By Greg Mello
The following is my published comment to a news article in the Santa Fe New Mexican, 3 January 2022, “New Mexico environment secretary asks watchdog group to look into federal oversight of WIPP .” (Original title above was changed to “State official requests look into federal WIPP actions.”)
While Kenney’s concerns about removal of legacy waste are valid and important, those concerns — and this article — are examples of what happens when NM regulators, under direction by the Governor, want LANL to be the nation’s center for plutonium but then cry in pain when they have to deal with the waste.
Why in the world would NMED think that they can turn a blind eye to LANL’s $18 billion plutonium pit mission, which they have consistently done while ignoring federal environmental law that gives them real leverage to affect that mission, while at the same time avoiding increased shipment of plutonium, or the dramatic slowdown of legacy waste removal? The Governor’s idea — and that of the activists — seems to be to secretly applaud nuclear weapons manufacturing in New Mexico and for sure do nothing to impede it, but try to draw the line on helping dispose of surplus plutonium. “Plutonium processing and manufacturing for nuclear weapons is good, but processing plutonium for permanent disposal is bad,” goes the thinking.
In actuality, LANL is a poor site and institution for ALL industrial plutonium missions — and neither are necessary to achieve their respective program goals. Both are unnecessary programs ginned up to support the contractors. There are simpler solutions that are really better in all respects, but they won’t generate an endless combined stream of two or three billion dollars annually. Please understand that huge upgrades and additions in plutonium infrastructure and staffing can serve either or both missions.
This article says “a more hazardous substance than transuranic waste would be transported twice on N.M. 599 and U.S. 84/285.” That’s incorrect. It’s more of the same kind of waste.
There is also an assumption that this transportation is dangerous. Where is the data to support that thesis? Let me help. There is none. Yes it’s ugly, and yes the convoys have enormous latitude in the use of force. They are traveling “non-Constitutional zones.” It seems that some people don’t want their idyllic myths busted. I don’t blame them, and if the shock of seeing armed convoys going by one’s doorstep for the first time is a wake-up to the broader picture, then that’s great. Just understand that what Kenney and the Governor and the antinuclear activists are not opposing is the total nuclear colonization of Santa Fe and northern New Mexico. Get real, dear friends.

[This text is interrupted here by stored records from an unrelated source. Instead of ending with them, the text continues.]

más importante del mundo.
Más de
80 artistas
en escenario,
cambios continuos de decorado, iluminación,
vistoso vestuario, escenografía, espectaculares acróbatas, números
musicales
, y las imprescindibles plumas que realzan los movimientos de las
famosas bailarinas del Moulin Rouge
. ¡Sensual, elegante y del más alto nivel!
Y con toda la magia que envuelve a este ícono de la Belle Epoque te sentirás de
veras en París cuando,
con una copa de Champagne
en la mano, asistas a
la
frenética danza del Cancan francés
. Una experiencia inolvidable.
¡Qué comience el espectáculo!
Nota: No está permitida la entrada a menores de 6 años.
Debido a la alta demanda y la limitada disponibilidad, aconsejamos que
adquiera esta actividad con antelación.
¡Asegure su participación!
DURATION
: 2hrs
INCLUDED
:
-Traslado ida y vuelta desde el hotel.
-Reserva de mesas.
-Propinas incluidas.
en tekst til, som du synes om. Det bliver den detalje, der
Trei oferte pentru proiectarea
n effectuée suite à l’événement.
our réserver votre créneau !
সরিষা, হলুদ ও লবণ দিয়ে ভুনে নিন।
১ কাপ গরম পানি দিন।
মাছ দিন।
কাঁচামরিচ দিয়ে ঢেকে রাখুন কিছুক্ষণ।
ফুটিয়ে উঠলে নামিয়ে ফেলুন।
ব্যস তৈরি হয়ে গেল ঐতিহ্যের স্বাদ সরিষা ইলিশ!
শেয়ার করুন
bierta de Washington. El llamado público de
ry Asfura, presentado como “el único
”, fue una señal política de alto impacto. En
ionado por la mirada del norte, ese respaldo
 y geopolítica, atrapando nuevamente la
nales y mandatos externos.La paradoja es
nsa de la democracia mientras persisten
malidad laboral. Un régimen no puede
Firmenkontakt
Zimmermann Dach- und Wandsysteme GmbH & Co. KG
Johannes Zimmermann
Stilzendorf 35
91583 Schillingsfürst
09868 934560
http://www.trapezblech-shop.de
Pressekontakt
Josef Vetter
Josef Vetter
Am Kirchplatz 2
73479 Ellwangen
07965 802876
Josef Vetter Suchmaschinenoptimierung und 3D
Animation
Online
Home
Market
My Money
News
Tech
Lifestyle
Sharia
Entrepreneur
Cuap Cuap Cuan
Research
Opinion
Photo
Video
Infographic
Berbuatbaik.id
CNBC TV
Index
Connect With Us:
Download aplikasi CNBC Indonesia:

And why is this hypercolonialization happening? In part because Kenney and his predecessors, and of course the Governor, have not done their job well enough. Money talks, and people and the environment suffer. NNSA and LANL understand that they have a welcome mat in New Mexico for the dirtiest nuclear weapons production job there is. The Governor is ________ (you fill in the word) to think this is somehow beneficial to the state. LANL senior management told me a long time ago that LANL would become “the dirty lab,” with cleaner, more scientific missions going elsewhere. That reality is coming in spades, with no investigation by this newspaper, or interest by Kenney.